Canavan M, Wang X, Ascha M, Miksad R, Showalter TN, Calip G, Gross CP, Adelson K.  End-of-life systemic oncologic treatment in the immunotherapy era: The role of race, insurance, and practice setting. Journal of Clinical Oncology 2023.06.20. https://ascopubs.org/doi/full/10.1200/JCO.22.02180

Summary

Aggressive cancer treatment at the end of life (EOL) is associated with increased emergency department visits, hospital admissions, ICU stays, delayed hospice transition, death in acute care settings, and higher costs. Despite the best efforts of the American Society of Clinical Oncology and the National Quality Form to reduce aggressive cancer treatment at the EOL, there has been no notable decrease and a shift to more expensive and futile treatments. 

It is crucial to identify contributors to this upward trend, including patient factors such as race, insurance status, and ECOG performance status, as well as practice-level factors such as case load, practice type and patient diversity.
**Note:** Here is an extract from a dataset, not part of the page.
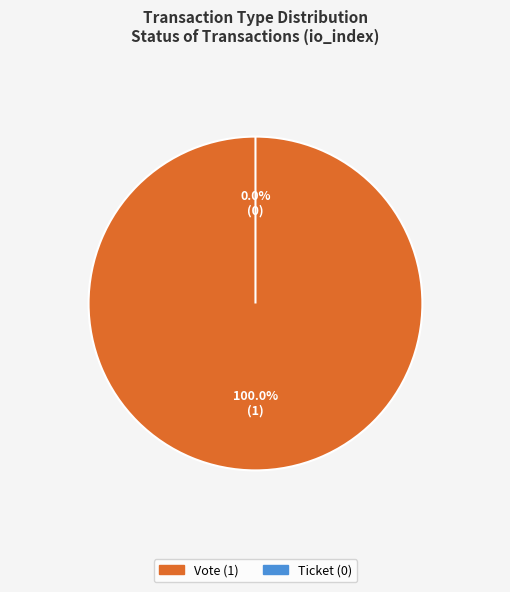

What is the change in value from Vote to Ticket?

-1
Previous studies have identified practice-level factors associated with cancer treatment but have not explicitly focused on systemic therapy at EOL. 

To understand the factors associated with high rates of systemic therapy at EOL for patients with advanced cancers, researchers from Yale School of Medicine and Flatiron Health analyzed a large real-world dataset in this study, including patient factors and practice factors such as census region, practice type, and size. 

End-of-Life Systemic Oncologic Treatment in theImmunotherapy Era

Why this matters

Continuing treatment beyond the point of benefit can result in adverse outcomes, such as higher rates of hospitalizations and ER visits, increased distress for patients and caregivers, and loss of the opportunity for a peaceful death. 

By identifying the factors contributing to the increasing trend of using systemic therapy at the end of life, researchers, healthcare providers, and policymakers can work together to improve end-of-life care for cancer patients and their quality of life.